_JOB ITEM:_ Leave out the pictures and copy everything else in the entries exactly.

_AVAILABLE DATA:_
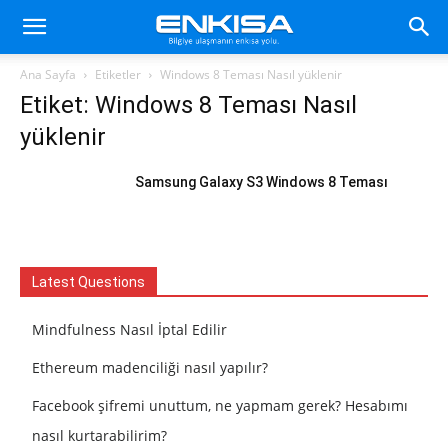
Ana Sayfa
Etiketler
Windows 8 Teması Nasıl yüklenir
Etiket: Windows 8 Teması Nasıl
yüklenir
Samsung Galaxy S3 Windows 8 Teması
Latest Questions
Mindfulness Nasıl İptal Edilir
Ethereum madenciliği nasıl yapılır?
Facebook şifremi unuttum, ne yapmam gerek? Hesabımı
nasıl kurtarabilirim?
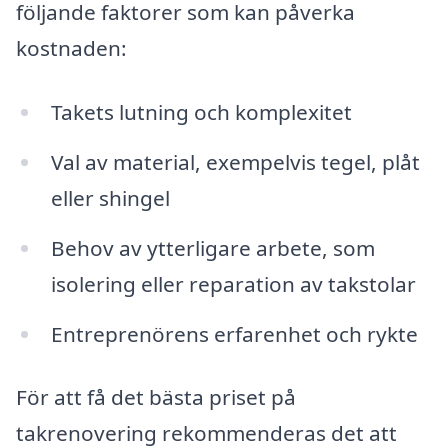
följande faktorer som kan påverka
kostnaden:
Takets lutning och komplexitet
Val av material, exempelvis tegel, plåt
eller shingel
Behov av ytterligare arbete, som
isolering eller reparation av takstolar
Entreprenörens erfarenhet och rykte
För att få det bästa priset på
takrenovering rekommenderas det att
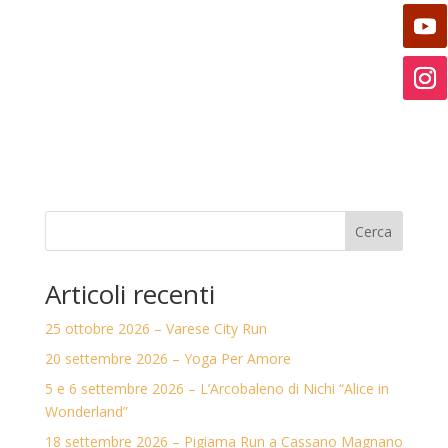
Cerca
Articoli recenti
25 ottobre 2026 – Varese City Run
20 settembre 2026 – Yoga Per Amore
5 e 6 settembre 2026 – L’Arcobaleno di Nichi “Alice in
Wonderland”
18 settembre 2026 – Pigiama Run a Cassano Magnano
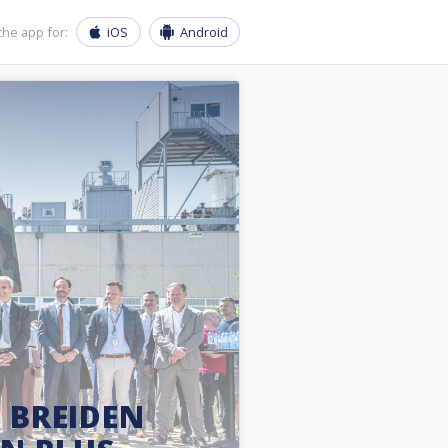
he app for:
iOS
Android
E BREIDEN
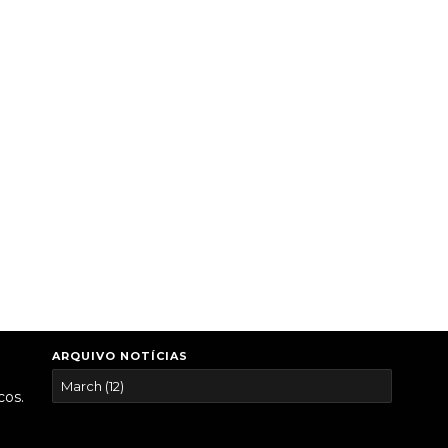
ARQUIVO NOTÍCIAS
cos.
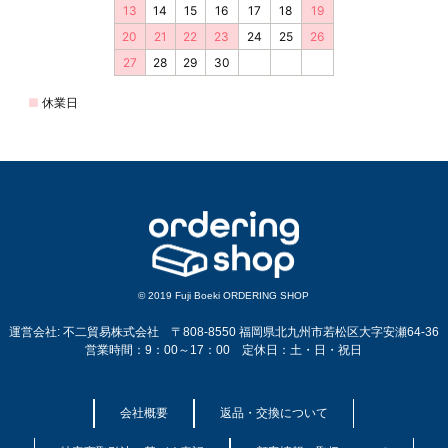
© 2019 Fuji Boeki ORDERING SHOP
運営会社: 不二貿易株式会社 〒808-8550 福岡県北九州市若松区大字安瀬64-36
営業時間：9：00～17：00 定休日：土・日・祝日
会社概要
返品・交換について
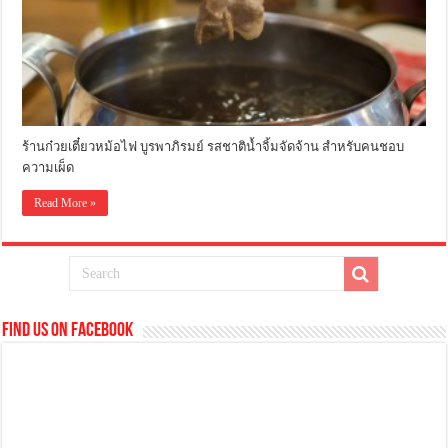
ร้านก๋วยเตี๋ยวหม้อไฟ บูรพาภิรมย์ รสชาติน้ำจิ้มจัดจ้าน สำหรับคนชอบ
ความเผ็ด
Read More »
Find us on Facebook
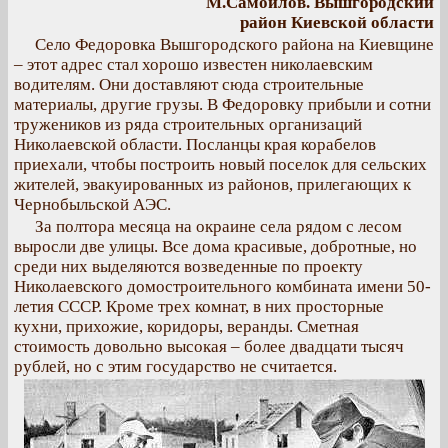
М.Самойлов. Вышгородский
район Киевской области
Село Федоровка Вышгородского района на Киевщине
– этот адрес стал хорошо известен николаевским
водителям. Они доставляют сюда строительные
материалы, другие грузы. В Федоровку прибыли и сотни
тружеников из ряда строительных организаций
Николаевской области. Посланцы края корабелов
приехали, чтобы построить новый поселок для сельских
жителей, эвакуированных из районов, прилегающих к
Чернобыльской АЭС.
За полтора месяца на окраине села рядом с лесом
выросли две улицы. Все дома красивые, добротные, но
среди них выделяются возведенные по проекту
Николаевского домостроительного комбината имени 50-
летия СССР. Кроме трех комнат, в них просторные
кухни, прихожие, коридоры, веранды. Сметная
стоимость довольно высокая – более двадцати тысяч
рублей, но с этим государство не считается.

_SOLUTION FOR THIS TASK:_
Ana Sayfa
Etiketler
Windows 8 Teması Nasıl yüklenir
Etiket: Windows 8 Teması Nasıl
yüklenir
Samsung Galaxy S3 Windows 8 Teması
Latest Questions
Mindfulness Nasıl İptal Edilir
Ethereum madenciliği nasıl yapılır?
Facebook şifremi unuttum, ne yapmam gerek? Hesabımı
nasıl kurtarabilirim?
följande faktorer som kan påverka
kostnaden:
Takets lutning och komplexitet
Val av material, exempelvis tegel, plåt
eller shingel
Behov av ytterligare arbete, som
isolering eller reparation av takstolar
Entreprenörens erfarenhet och rykte
För att få det bästa priset på
takrenovering rekommenderas det att
Cerca
Articoli recenti
25 ottobre 2026 – Varese City Run
20 settembre 2026 – Yoga Per Amore
5 e 6 settembre 2026 – L’Arcobaleno di Nichi “Alice in
Wonderland”
18 settembre 2026 – Pigiama Run a Cassano Magnano
he app for:
iOS
Android
E BREIDEN
ARQUIVO NOTÍCIAS
cos.
© 2019 Fuji Boeki ORDERING SHOP
運営会社: 不二貿易株式会社 〒808-8550 福岡県北九州市若松区大字安瀬64-36
営業時間：9：00～17：00 定休日：土・日・祝日
会社概要
返品・交換について
ร้านก๋วยเตี๋ยวหม้อไฟ บูรพาภิรมย์ รสชาติน้ำจิ้มจัดจ้าน สำหรับคนชอบ
ความเผ็ด
Read More »
Find us on Facebook
М.Самойлов. Вышгородский
район Киевской области
Село Федоровка Вышгородского района на Киевщине
– этот адрес стал хорошо известен николаевским
водителям. Они доставляют сюда строительные
материалы, другие грузы. В Федоровку прибыли и сотни
тружеников из ряда строительных организаций
Николаевской области. Посланцы края корабелов
приехали, чтобы построить новый поселок для сельских
жителей, эвакуированных из районов, прилегающих к
Чернобыльской АЭС.
За полтора месяца на окраине села рядом с лесом
выросли две улицы. Все дома красивые, добротные, но
среди них выделяются возведенные по проекту
Николаевского домостроительного комбината имени 50-
летия СССР. Кроме трех комнат, в них просторные
кухни, прихожие, коридоры, веранды. Сметная
стоимость довольно высокая – более двадцати тысяч
рублей, но с этим государство не считается.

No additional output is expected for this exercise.